Ford yesterday posted its worst annual loss, totaling $14.6 billion, breaking its previous record of $12.6 billion reported two years earlier.

Executives blamed Ford’s sharp 30 percent drop in sales for the wipeout. In the fourth quarter, however, Ford spent $5.1 billion more than it took in, causing a quarterly loss of $5.9 billion.

Shoring up for a rougher year ahead than expected, Ford told lenders yesterday that it wants to borrow the remaining $10.1 billion of its secured credit line. The move would put off any temptation to take government bailout money, executives said.

“We took this action because of our concerns about the growing instability of the capital markets,” said CEO Alan Mulally. “It’s not our plan at all to access the government money.”

Ford earlier asked for a $9 billion line of credit from the US that it might use in a worst-case scenario.
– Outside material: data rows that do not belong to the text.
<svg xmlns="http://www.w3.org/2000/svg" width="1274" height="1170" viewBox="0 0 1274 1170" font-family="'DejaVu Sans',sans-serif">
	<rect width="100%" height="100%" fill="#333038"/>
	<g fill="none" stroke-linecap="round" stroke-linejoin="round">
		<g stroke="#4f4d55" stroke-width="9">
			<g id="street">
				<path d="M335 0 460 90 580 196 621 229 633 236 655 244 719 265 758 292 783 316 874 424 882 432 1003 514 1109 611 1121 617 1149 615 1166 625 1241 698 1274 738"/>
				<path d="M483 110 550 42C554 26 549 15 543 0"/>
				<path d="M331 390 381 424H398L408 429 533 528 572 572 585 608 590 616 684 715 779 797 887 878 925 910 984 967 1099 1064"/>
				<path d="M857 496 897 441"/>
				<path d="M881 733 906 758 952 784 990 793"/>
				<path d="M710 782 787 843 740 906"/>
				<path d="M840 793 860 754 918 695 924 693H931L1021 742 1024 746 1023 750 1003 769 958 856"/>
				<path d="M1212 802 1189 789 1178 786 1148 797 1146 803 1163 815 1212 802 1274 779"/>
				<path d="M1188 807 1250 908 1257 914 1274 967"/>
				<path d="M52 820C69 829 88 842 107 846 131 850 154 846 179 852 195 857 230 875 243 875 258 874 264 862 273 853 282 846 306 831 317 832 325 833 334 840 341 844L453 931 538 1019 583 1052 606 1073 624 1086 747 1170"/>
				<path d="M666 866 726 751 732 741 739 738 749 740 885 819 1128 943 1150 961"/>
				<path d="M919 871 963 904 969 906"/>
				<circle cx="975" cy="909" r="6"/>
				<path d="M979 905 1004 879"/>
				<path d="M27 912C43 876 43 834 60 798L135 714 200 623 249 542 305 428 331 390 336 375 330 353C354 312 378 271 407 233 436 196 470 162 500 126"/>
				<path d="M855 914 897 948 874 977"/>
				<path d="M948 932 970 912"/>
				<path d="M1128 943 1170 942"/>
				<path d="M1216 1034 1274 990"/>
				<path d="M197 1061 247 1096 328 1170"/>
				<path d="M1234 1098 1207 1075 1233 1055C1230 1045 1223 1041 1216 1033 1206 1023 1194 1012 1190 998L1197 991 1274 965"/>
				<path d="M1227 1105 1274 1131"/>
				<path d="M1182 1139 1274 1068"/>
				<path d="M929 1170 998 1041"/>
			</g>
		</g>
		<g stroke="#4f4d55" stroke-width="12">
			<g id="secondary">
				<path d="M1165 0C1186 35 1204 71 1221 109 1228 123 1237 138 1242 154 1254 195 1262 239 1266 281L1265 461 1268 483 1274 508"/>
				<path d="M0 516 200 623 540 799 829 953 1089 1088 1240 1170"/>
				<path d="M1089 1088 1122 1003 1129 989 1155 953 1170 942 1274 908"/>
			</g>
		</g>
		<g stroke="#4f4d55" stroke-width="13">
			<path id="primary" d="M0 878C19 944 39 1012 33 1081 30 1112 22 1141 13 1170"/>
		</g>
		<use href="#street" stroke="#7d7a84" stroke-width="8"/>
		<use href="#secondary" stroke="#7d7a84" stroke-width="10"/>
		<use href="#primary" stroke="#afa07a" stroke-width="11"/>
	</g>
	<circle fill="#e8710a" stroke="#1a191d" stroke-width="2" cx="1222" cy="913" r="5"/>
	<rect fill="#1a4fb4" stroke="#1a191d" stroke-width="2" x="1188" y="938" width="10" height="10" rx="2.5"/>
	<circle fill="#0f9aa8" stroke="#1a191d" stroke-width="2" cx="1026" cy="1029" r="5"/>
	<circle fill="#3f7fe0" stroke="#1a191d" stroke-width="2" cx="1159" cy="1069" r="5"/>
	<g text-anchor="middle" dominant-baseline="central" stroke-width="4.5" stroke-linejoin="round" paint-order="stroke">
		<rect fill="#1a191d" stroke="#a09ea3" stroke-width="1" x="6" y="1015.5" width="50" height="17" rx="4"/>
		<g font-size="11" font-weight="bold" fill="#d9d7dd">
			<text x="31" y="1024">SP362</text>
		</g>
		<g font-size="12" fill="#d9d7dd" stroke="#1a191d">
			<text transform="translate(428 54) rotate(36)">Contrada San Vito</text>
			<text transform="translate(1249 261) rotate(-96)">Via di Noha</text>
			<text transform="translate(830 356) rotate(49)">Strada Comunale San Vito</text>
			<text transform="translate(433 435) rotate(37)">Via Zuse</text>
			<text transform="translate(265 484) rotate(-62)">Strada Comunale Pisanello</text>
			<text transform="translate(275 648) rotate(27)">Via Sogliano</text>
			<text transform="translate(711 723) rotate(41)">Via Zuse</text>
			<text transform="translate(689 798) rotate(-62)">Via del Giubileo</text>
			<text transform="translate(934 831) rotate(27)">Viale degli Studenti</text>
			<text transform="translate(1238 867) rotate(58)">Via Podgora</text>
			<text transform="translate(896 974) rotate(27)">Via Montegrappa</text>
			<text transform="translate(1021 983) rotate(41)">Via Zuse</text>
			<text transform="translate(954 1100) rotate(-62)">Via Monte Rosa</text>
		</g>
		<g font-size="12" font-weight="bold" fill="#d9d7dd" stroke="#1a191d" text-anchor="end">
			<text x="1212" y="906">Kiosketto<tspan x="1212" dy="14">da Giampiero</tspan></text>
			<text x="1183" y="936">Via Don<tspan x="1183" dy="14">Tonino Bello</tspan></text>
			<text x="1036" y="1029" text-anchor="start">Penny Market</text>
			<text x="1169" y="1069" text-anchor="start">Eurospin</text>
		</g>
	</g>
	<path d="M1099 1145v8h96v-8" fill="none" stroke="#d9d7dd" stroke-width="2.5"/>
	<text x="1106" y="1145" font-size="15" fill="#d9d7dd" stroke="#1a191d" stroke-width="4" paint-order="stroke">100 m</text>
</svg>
It also expects to receive $5 billion of direct loans from a US program to support improved fuel economy.

Shares fell nearly 4 percent to $1.95, off 8 cents.

Ford said its financing arm would cut about 20 percent of its work force, or 1,200 full-time and contract jobs, as it deals with a smaller US market. It also trimmed its forecast for 2009 industry-wide sales to about 11.2 million vehicles from 12.5 million.

Ford lost $2.46 per share compared with a $1.33 per share loss a year earlier. Revenue in the quarter fell 36 percent.